Below are records; copy exactly the line containing "methode om meerdere" and every line after it, through the last.

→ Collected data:
——————

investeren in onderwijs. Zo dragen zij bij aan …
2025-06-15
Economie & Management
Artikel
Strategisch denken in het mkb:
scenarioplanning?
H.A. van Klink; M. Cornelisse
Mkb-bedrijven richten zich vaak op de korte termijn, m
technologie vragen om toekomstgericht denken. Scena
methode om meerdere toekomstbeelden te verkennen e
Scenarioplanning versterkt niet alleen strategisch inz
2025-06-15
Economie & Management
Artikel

——————

→ Task solution:
methode om meerdere toekomstbeelden te verkennen e
Scenarioplanning versterkt niet alleen strategisch inz
2025-06-15
Economie & Management
Artikel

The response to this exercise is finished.